Salami B.,Amirkabir University of Tehran
2010 National Conference on Electrical, Electronics and Computer Engineering, ELECO 2010 | Year: 2010
Leakage power contribution in total power has been more than dynamic one in Deep Sub-Micron (DSM) technologies because of Vth decremsent. Furthermore, process variation has become as the main challenge in those technologies. In this paper, an optimized process variation-aware Field Programmable Gate Array (FPGA) placement algorithm has been proposed for leakage power reduction without any architecture modification costs. Estimated process variation-aware Clustered Logic Block (CLB) leakage power in each placement perturbs has been applied into the placement algorithm cost function.

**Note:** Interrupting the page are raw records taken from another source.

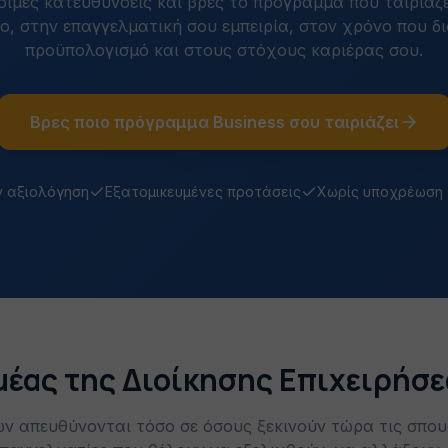
έσιμες κατευθύνσεις και βρες το πρόγραμμα που ταιριάζε
, στην επαγγελματική σου εμπειρία, στον χρόνο που δι
προϋπολογισμό και στους στόχους καριέρας σου.
Βρες ποιο πρόγραμμα Business σου ταιριάζει
 αξιολόγηση
Εξατομικευμένες προτάσεις
Χωρίς υποχρέωση
ομέας της Διοίκησης Επιχειρήσ
ων απευθύνονται τόσο σε όσους ξεκινούν τώρα τις σπου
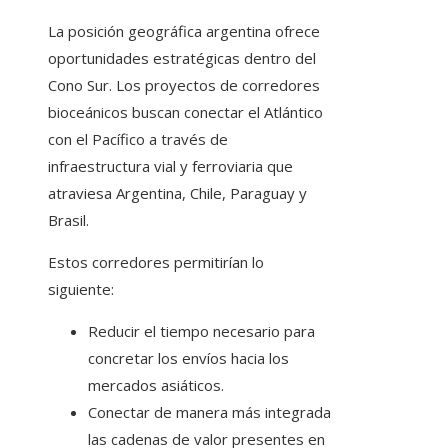
La posición geográfica argentina ofrece
oportunidades estratégicas dentro del
Cono Sur. Los proyectos de corredores
bioceánicos buscan conectar el Atlántico
con el Pacífico a través de
infraestructura vial y ferroviaria que
atraviesa Argentina, Chile, Paraguay y
Brasil.
Estos corredores permitirían lo
siguiente:
Reducir el tiempo necesario para
concretar los envíos hacia los
mercados asiáticos.
Conectar de manera más integrada
las cadenas de valor presentes en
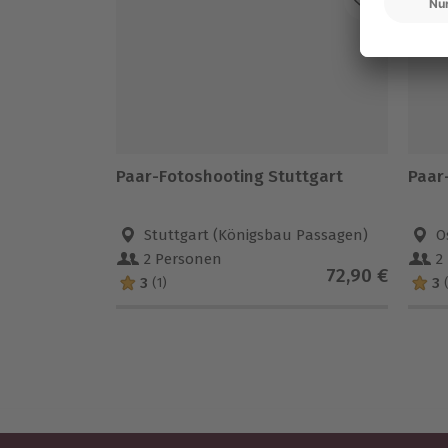
Paar-Fotoshooting Stuttgart
Paar
Stuttgart (Königsbau Passagen)
O
2 Personen
2
72,90 €
3
3
(1)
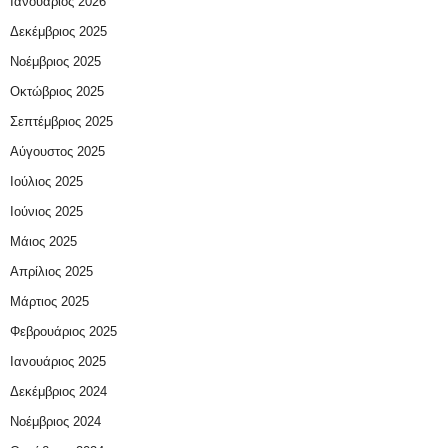
Ιανουάριος 2026
Δεκέμβριος 2025
Νοέμβριος 2025
Οκτώβριος 2025
Σεπτέμβριος 2025
Αύγουστος 2025
Ιούλιος 2025
Ιούνιος 2025
Μάιος 2025
Απρίλιος 2025
Μάρτιος 2025
Φεβρουάριος 2025
Ιανουάριος 2025
Δεκέμβριος 2024
Νοέμβριος 2024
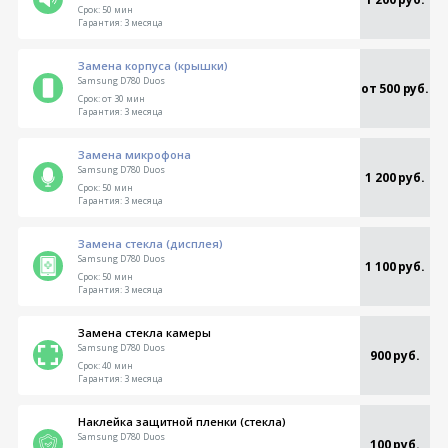
Срок:
50 мин
Гарантия:
3 месяца
Замена корпуса (крышки)
Samsung D780 Duos
от 500 руб.
Срок:
от 30 мин
Гарантия:
3 месяца
Замена микрофона
Samsung D780 Duos
1 200 руб.
Срок:
50 мин
Гарантия:
3 месяца
Замена стекла (дисплея)
Samsung D780 Duos
1 100 руб.
Срок:
50 мин
Гарантия:
3 месяца
Замена стекла камеры
Samsung D780 Duos
900 руб.
Срок:
40 мин
Гарантия:
3 месяца
Наклейка защитной пленки (стекла)
Samsung D780 Duos
100 руб.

V th variation map extraction using test circuits such as Ring Oscillators is the pre-placement processing level. Extracted map has been used for estimating leakage power and critical path delay in placement. Proposed placement algorithm that's named Total Power Aware Placement (TPAP) is implemented on VPR and power estimation and measurement has been computed by PowerModel and ACE tools in 45-nm technology. Simulation results for 20 MCNC benchmark circuits show that Power-Delay Product (PDP) parameter has been improved nearly 7.2% compared with default VPR placement algorithm. Simulations for each benchmark circuit are repeated 10 times for different variation maps. Results show that, PDP improvement standard deviation is 16.8%. As a result, proposed placement algorithm is adaptable with per-chip variation map, so proposed algorithm has been named chip-dependent algorithm.